Rather than striving for full compliance on all projects, the pilot focuses on achieving higher compliance for line items having an outsized impact. “We chose two dozen of the most impactful energy-code line items and published a reference guide steering designers to a set of codes relevant to their building and site type,” Landry says.
CEE’s two-pronged approach engages large and small projects differently. For buildings larger than 50,000 square feet, it lends municipalities design review support. A Minnesota city will submit to CEE, which will review and provide feedback on whether a project adheres to its chosen energy performance path.
For projects under 50,000 square feet, as well as multifamily buildings, CEE provides technical support to design teams. Nominal incentives are offered to encourage participation, but the program remains totally voluntary.
Landry says the program kicked off with three cities eager to partner: Blaine, St. Louis Park, and Minnetonka. But participation by project teams has lagged. It’s a new thing, and designers are dubious whether an extra week or so of time invested in review in an already lengthy and rigorous development process is worthwhile. However, Landry believes that some project teams are incorporating the extra review into their normal workflow to avoid disruption later on in code review—hinting at a desire to utilize this free expertise and close the energy performance gap in built projects.
The pilot will end this summer with an assessment report issued thereafter. If considered successful, the pilot would be formally adopted and funded by the public utility companies.

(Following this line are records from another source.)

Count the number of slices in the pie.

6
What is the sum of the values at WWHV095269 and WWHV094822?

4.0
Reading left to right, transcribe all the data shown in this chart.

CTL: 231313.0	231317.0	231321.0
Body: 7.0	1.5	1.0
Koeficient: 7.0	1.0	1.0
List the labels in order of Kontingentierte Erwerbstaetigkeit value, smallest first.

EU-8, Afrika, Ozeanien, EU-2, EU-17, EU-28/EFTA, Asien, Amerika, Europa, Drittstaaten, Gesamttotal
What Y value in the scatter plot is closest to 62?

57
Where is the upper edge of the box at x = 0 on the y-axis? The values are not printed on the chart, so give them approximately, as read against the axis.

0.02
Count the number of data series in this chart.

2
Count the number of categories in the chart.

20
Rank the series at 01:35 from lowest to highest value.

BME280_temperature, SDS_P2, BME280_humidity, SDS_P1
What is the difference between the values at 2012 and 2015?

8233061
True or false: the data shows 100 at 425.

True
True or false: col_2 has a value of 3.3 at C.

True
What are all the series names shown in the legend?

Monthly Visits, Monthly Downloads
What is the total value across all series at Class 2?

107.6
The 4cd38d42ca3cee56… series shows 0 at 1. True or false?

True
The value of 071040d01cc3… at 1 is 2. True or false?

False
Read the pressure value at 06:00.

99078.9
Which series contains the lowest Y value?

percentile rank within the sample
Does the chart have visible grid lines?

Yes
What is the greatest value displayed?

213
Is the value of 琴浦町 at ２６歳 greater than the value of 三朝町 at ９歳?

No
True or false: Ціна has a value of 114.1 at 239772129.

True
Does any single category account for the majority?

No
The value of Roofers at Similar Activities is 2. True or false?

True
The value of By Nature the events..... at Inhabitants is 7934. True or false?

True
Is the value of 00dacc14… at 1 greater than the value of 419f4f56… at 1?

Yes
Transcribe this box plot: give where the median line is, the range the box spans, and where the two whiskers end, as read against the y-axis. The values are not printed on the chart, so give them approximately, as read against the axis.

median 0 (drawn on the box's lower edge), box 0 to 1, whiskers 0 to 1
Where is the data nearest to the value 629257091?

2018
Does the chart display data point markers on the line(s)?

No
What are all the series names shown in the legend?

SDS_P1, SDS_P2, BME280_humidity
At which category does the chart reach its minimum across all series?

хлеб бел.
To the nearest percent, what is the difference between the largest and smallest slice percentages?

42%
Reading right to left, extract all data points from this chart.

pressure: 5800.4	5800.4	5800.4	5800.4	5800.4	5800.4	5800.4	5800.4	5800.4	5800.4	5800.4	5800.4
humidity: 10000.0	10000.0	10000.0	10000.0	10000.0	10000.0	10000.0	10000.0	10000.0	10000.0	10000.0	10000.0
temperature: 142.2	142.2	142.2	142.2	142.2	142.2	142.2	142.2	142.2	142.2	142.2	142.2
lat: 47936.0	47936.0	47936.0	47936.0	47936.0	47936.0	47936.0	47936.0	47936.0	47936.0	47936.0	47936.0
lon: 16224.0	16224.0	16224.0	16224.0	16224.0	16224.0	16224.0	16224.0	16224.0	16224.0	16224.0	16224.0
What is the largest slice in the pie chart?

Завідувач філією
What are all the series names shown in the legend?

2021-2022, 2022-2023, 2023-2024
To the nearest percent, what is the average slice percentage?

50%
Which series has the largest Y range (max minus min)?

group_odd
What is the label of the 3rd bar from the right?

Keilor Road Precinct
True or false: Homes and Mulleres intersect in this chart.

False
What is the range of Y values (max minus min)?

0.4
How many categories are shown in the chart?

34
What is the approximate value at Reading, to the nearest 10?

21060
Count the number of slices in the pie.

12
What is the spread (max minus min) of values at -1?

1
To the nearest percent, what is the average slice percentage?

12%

Meanwhile, California is making great strides, beginning with a goal of every new residential project becoming net-zero energy by 2020. Laid out by the California Public Utilities Commission in 2008, the target has been enshrined in state and local energy codes. There’s no law to enforce it, but today builders following code are producing near-net-zero residences that may only require a few solar panels to reach the homestretch. This past January, San Francisco mandated solar panels on new commercial and residential buildings with 10 or fewer stories.
Back in Europe, the EU’s Energy Performance of Buildings Directive requires member nations to develop plans to bring all new construction to nearly net-zero performance standards by 2020. Cities like Brussels that have hundreds of built or newly retrofitted Passivhaus structures and are proactively pursuing energy efficiency are ahead of the schedule.
California aside, this zeal is lacking at the state level across much of the U.S. when it comes to codified, enforceable green design. For perspective, only one building in Seattle could be built in Brussels today. Yep, you guessed it: the Bullitt Center.